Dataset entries
=== Begin Enclosure ===

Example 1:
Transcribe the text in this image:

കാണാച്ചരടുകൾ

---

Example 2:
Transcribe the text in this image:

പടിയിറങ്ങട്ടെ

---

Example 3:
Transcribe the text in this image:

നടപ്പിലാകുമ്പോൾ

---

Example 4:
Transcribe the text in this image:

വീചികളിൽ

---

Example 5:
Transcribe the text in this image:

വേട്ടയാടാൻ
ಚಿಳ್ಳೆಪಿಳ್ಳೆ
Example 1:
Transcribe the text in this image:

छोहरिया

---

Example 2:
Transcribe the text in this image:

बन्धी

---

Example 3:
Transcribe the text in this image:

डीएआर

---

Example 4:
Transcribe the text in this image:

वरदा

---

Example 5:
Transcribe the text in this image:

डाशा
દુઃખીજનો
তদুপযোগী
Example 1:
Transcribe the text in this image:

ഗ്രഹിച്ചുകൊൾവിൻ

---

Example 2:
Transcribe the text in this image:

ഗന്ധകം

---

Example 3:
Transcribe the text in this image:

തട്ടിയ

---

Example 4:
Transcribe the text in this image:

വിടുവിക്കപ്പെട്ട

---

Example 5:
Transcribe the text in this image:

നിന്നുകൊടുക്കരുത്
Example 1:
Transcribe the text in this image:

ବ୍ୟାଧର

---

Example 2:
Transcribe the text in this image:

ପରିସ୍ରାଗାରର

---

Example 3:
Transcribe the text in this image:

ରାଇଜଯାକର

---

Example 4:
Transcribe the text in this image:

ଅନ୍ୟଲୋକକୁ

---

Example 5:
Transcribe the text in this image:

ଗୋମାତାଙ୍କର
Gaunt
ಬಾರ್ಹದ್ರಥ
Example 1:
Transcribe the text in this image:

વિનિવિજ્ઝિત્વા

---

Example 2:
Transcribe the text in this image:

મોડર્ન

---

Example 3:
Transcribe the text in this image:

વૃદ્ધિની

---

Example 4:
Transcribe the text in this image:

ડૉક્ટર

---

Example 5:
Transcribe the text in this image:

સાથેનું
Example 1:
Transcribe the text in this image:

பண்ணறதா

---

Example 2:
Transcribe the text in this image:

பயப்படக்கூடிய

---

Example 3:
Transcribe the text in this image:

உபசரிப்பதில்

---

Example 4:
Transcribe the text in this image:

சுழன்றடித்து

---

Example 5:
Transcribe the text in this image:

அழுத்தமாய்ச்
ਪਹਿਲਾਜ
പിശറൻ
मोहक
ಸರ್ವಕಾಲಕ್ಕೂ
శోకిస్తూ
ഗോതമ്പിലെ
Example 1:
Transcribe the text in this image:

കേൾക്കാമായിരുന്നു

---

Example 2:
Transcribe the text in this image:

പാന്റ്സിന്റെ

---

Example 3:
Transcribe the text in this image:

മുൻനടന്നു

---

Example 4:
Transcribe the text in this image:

=== End Enclosure ===

**Work order**.
Every line above needs to be repeated exactly as shown.

**Problem solution**.
Example 1:
Transcribe the text in this image:

കാണാച്ചരടുകൾ

---

Example 2:
Transcribe the text in this image:

പടിയിറങ്ങട്ടെ

---

Example 3:
Transcribe the text in this image:

നടപ്പിലാകുമ്പോൾ

---

Example 4:
Transcribe the text in this image:

വീചികളിൽ

---

Example 5:
Transcribe the text in this image:

വേട്ടയാടാൻ
ಚಿಳ್ಳೆಪಿಳ್ಳೆ
Example 1:
Transcribe the text in this image:

छोहरिया

---

Example 2:
Transcribe the text in this image:

बन्धी

---

Example 3:
Transcribe the text in this image:

डीएआर

---

Example 4:
Transcribe the text in this image:

वरदा

---

Example 5:
Transcribe the text in this image:

डाशा
દુઃખીજનો
তদুপযোগী
Example 1:
Transcribe the text in this image:

ഗ്രഹിച്ചുകൊൾവിൻ

---

Example 2:
Transcribe the text in this image:

ഗന്ധകം

---

Example 3:
Transcribe the text in this image:

തട്ടിയ

---

Example 4:
Transcribe the text in this image:

വിടുവിക്കപ്പെട്ട

---

Example 5:
Transcribe the text in this image:

നിന്നുകൊടുക്കരുത്
Example 1:
Transcribe the text in this image:

ବ୍ୟାଧର

---

Example 2:
Transcribe the text in this image:

ପରିସ୍ରାଗାରର

---

Example 3:
Transcribe the text in this image:

ରାଇଜଯାକର

---

Example 4:
Transcribe the text in this image:

ଅନ୍ୟଲୋକକୁ

---

Example 5:
Transcribe the text in this image:

ଗୋମାତାଙ୍କର
Gaunt
ಬಾರ್ಹದ್ರಥ
Example 1:
Transcribe the text in this image:

વિનિવિજ્ઝિત્વા

---

Example 2:
Transcribe the text in this image:

મોડર્ન

---

Example 3:
Transcribe the text in this image:

વૃદ્ધિની

---

Example 4:
Transcribe the text in this image:

ડૉક્ટર

---

Example 5:
Transcribe the text in this image:

સાથેનું
Example 1:
Transcribe the text in this image:

பண்ணறதா

---

Example 2:
Transcribe the text in this image:

பயப்படக்கூடிய

---

Example 3:
Transcribe the text in this image:

உபசரிப்பதில்

---

Example 4:
Transcribe the text in this image:

சுழன்றடித்து

---

Example 5:
Transcribe the text in this image:

அழுத்தமாய்ச்
ਪਹਿਲਾਜ
പിശറൻ
मोहक
ಸರ್ವಕಾಲಕ್ಕೂ
శోకిస్తూ
ഗോതമ്പിലെ
Example 1:
Transcribe the text in this image:

കേൾക്കാമായിരുന്നു

---

Example 2:
Transcribe the text in this image:

പാന്റ്സിന്റെ

---

Example 3:
Transcribe the text in this image:

മുൻനടന്നു

---

Example 4:
Transcribe the text in this image:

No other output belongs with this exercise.